#### Information:
/---
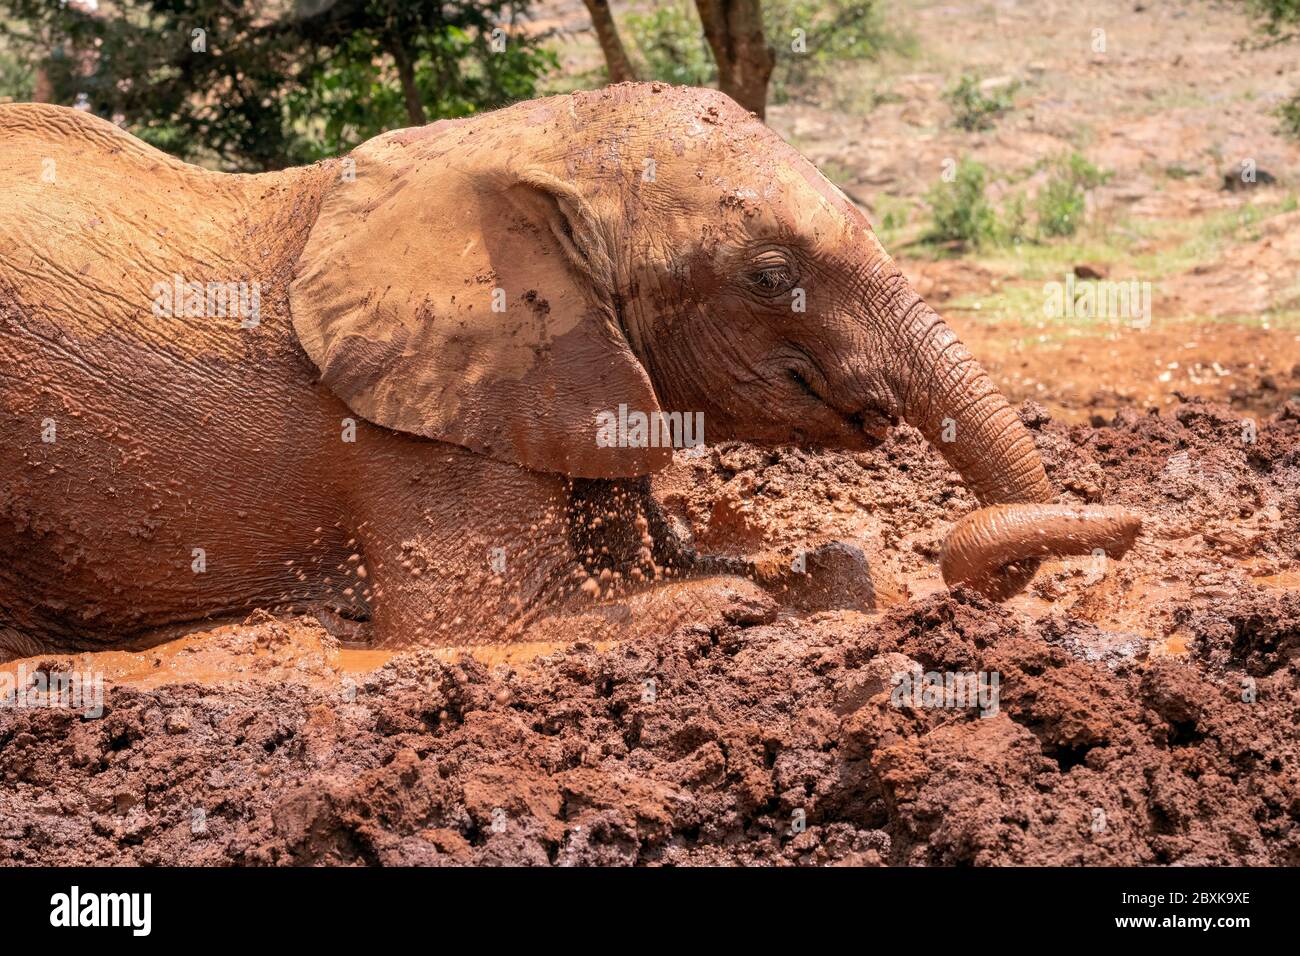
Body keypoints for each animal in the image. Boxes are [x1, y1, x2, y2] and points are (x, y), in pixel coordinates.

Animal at [0, 83, 1138, 658]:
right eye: (771, 276)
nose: (1130, 525)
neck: (524, 139)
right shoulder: (422, 424)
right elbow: (483, 628)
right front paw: (746, 606)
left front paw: (812, 570)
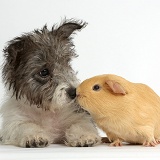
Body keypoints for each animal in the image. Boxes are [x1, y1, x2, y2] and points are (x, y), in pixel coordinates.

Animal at [0, 19, 100, 148]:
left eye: (66, 63)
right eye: (44, 72)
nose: (74, 92)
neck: (47, 110)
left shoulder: (78, 115)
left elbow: (81, 124)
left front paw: (83, 136)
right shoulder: (14, 122)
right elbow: (25, 126)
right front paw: (34, 136)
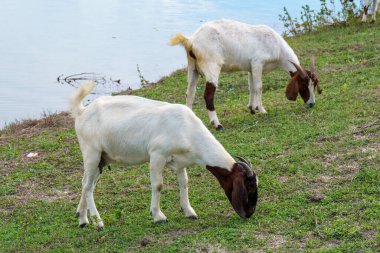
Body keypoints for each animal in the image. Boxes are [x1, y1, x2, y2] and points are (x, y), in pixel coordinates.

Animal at [70, 81, 258, 229]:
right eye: (249, 186)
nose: (249, 213)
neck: (187, 129)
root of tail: (82, 112)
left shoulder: (180, 161)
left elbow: (184, 182)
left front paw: (189, 211)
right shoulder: (157, 155)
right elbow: (158, 185)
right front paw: (158, 216)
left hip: (101, 159)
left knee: (87, 183)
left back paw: (82, 218)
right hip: (92, 153)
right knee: (88, 186)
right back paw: (98, 222)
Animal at [170, 19, 320, 129]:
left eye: (314, 85)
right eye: (303, 86)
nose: (311, 104)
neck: (276, 46)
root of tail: (191, 41)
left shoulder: (250, 68)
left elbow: (251, 87)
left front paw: (252, 109)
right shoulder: (258, 63)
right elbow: (259, 87)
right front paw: (262, 110)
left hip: (192, 68)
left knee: (190, 93)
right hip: (212, 67)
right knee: (208, 95)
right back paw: (217, 124)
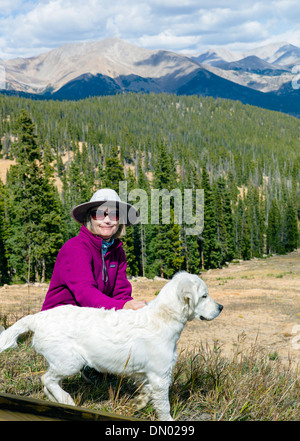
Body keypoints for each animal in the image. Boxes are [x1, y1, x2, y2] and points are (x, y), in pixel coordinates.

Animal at [0, 272, 223, 420]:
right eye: (204, 296)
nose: (220, 307)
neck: (162, 318)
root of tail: (38, 318)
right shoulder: (161, 376)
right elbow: (164, 406)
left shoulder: (149, 375)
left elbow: (147, 393)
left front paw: (138, 402)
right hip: (70, 362)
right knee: (46, 378)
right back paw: (66, 399)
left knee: (48, 381)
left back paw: (57, 400)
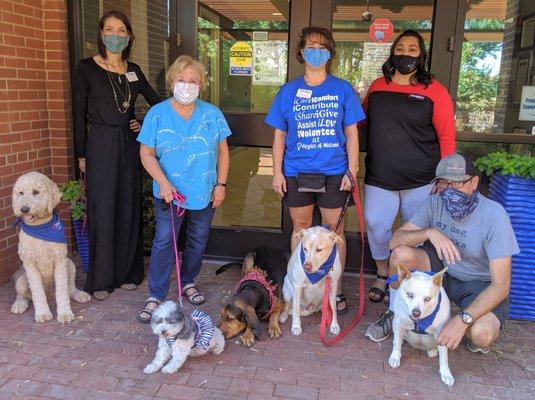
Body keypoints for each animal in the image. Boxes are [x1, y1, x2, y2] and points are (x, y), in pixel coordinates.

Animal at [10, 170, 90, 324]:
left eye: (36, 192)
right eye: (21, 193)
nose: (24, 209)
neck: (40, 227)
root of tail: (50, 294)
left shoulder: (60, 261)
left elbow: (63, 291)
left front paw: (65, 313)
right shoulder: (30, 265)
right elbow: (37, 292)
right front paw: (43, 313)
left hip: (70, 265)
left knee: (70, 288)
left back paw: (79, 294)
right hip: (21, 280)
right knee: (23, 295)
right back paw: (19, 305)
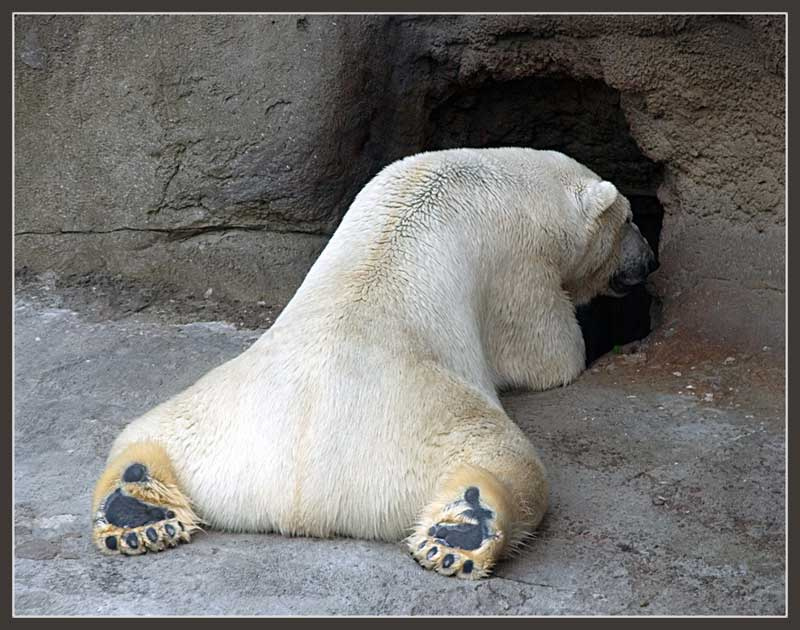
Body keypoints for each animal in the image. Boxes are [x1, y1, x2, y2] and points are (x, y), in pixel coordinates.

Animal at [91, 147, 657, 579]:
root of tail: (299, 494)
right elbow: (550, 355)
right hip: (425, 420)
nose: (650, 260)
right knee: (509, 461)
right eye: (630, 219)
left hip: (210, 411)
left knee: (142, 433)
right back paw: (460, 534)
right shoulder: (520, 266)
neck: (507, 178)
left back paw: (136, 511)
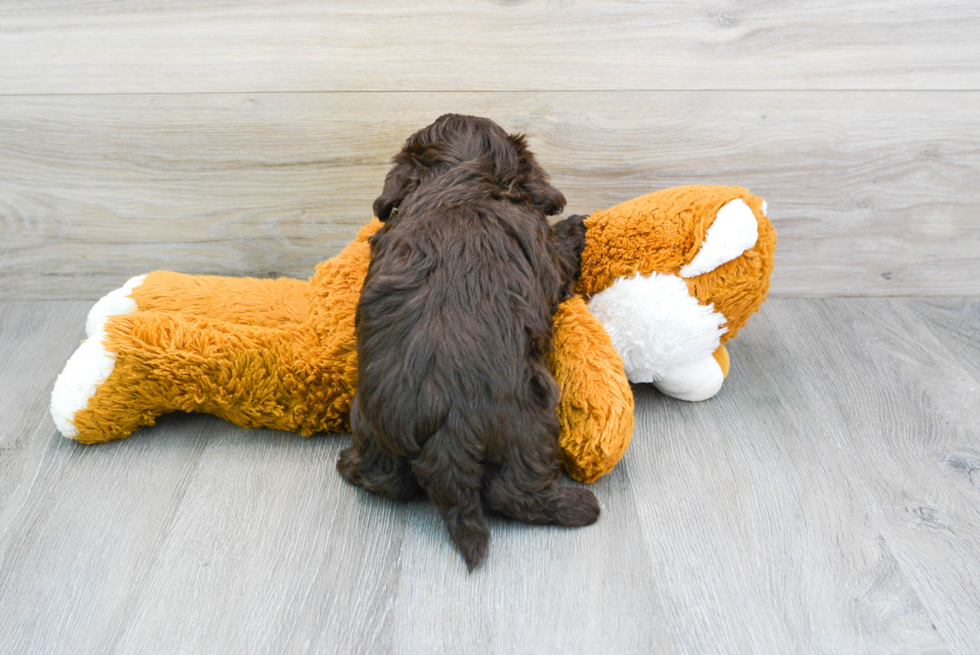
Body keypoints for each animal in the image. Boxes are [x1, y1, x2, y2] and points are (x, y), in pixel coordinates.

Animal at [336, 113, 596, 568]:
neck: (458, 183)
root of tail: (448, 436)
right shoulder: (548, 257)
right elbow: (561, 254)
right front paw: (575, 224)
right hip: (531, 423)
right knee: (517, 493)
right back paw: (580, 507)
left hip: (370, 423)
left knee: (383, 479)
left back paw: (347, 462)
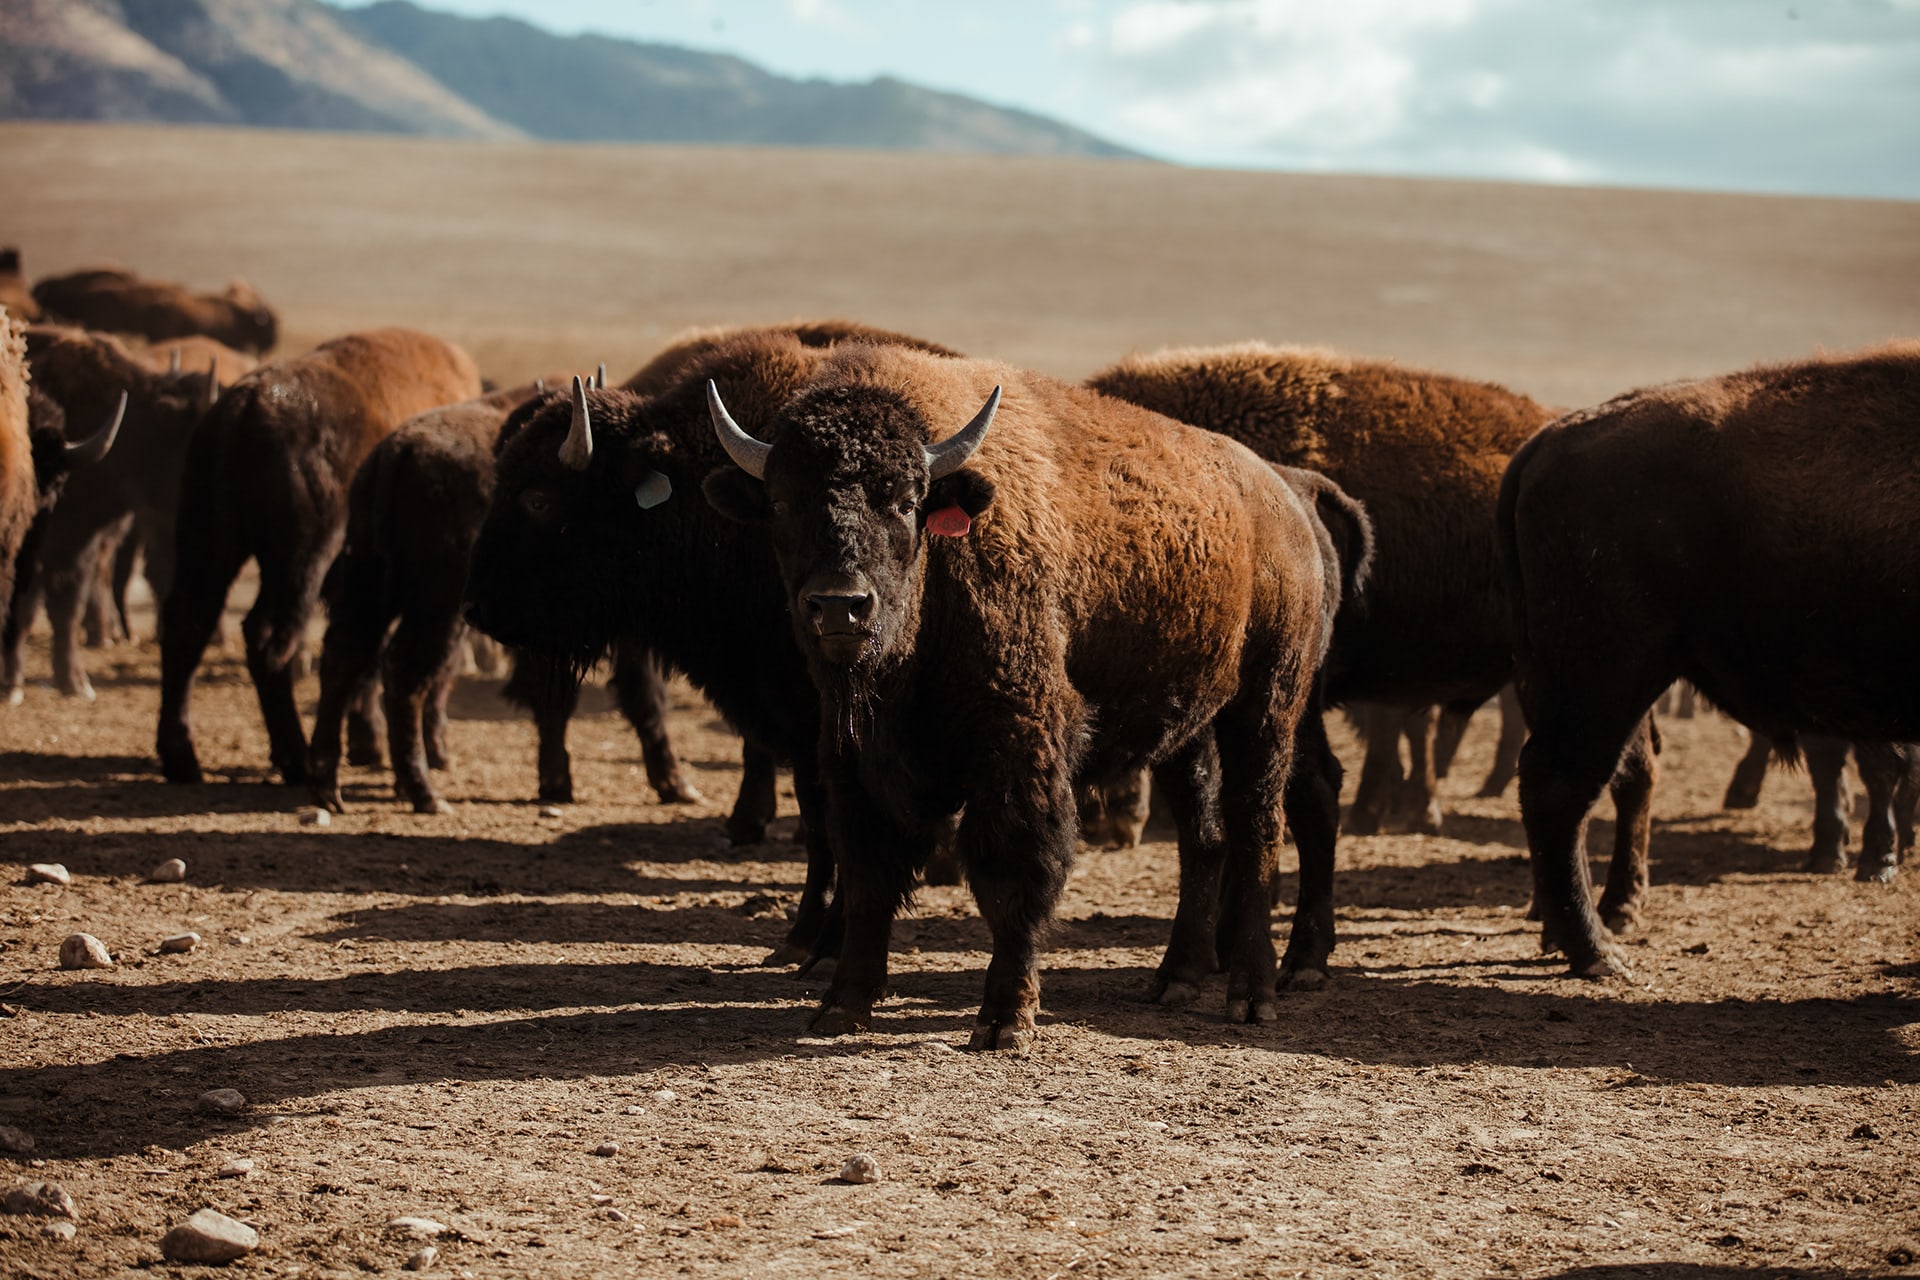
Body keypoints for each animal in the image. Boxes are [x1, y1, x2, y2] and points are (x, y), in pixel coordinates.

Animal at [157, 329, 480, 785]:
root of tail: (246, 403)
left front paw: (368, 742)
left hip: (208, 544)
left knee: (188, 623)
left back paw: (182, 758)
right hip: (302, 561)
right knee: (269, 638)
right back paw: (296, 759)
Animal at [703, 345, 1357, 1048]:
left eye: (905, 501)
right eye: (781, 502)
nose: (839, 606)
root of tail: (1286, 495)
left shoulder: (1016, 743)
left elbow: (1010, 875)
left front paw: (1004, 1021)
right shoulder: (855, 756)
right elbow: (868, 874)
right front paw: (841, 1006)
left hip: (1268, 704)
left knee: (1259, 825)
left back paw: (1254, 995)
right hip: (1188, 725)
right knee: (1202, 835)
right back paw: (1175, 979)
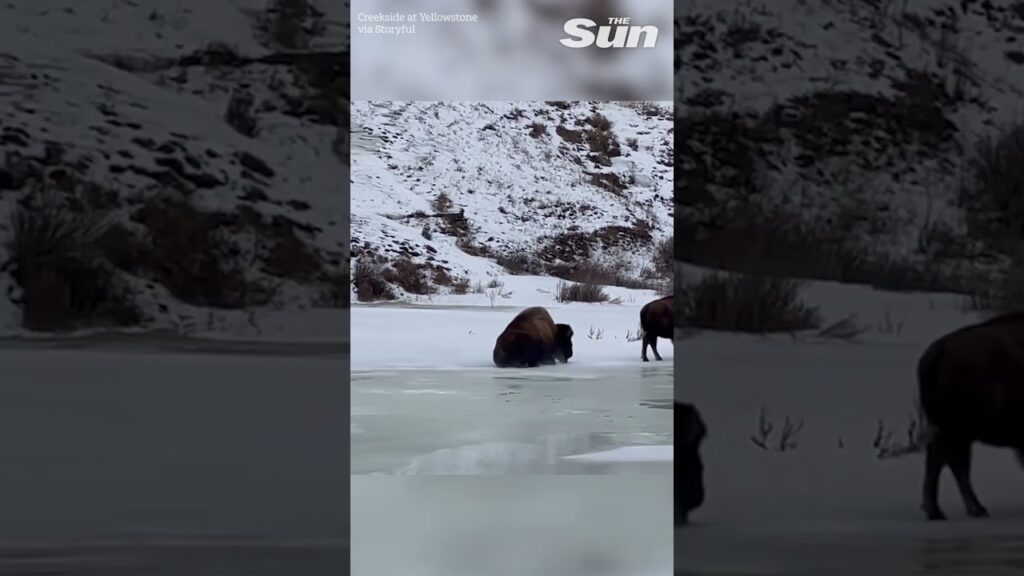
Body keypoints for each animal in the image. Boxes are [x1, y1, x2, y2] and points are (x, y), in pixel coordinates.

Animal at [918, 311, 1024, 520]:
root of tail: (939, 350)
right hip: (957, 429)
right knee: (943, 460)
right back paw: (939, 511)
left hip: (960, 432)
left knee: (954, 463)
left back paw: (974, 508)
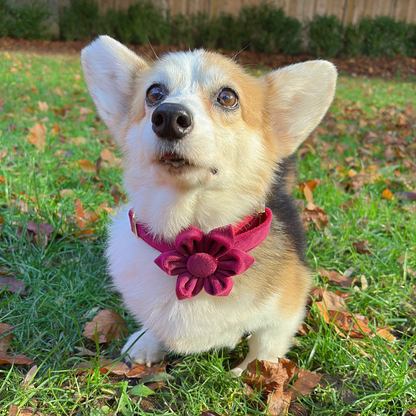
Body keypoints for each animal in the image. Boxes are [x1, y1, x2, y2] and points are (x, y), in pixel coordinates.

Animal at [81, 35, 338, 374]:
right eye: (154, 93)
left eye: (228, 97)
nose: (169, 117)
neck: (192, 237)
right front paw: (147, 342)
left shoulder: (287, 306)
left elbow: (266, 343)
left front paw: (255, 373)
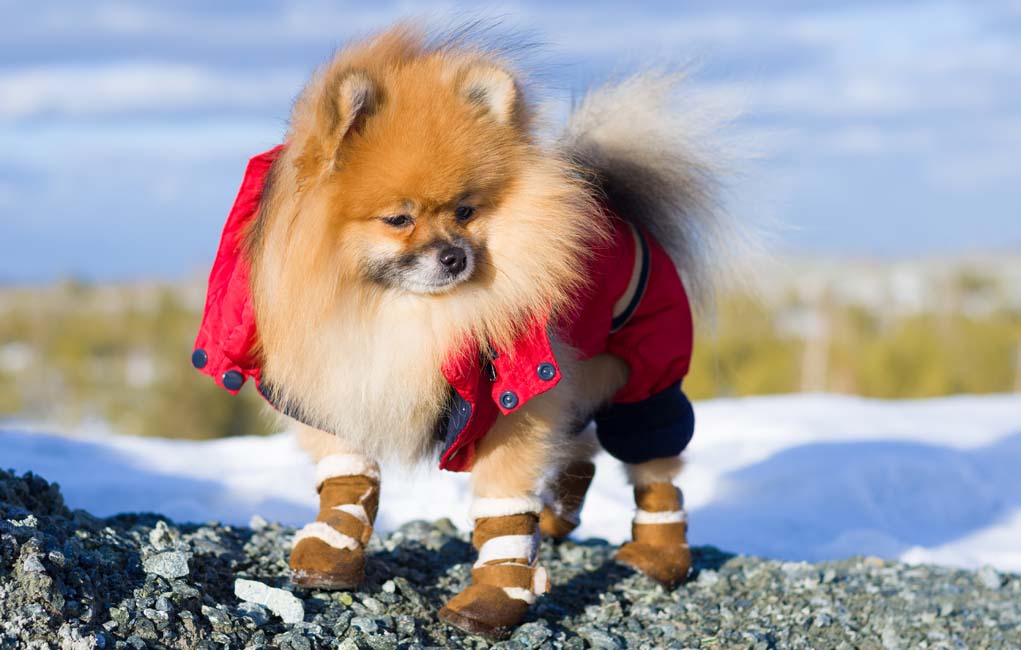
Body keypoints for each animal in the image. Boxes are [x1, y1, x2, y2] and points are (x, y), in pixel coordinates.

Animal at [191, 22, 739, 636]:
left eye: (466, 211)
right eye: (399, 218)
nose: (454, 256)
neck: (400, 312)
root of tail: (619, 204)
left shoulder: (515, 401)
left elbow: (504, 508)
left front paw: (495, 596)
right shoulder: (338, 373)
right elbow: (346, 471)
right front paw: (331, 550)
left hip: (644, 374)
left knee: (653, 460)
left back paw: (656, 553)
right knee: (581, 447)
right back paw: (559, 514)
\---
#### Action item:
Every line from the top of the entries through the line that holds "right elbow: (483, 628)" is to be quoted exactly, please, and nothing else; omit the pictures.

#### Response to the exercise:
Body keypoints for each animal in the image. Boxes are [x1, y1, x2, y2] and points are (x, y), in pixel coordinates.

Animal at [0, 83, 1138, 658]:
right eye: (771, 276)
nose: (1130, 525)
neck: (524, 139)
right shoulder: (422, 424)
right elbow: (483, 628)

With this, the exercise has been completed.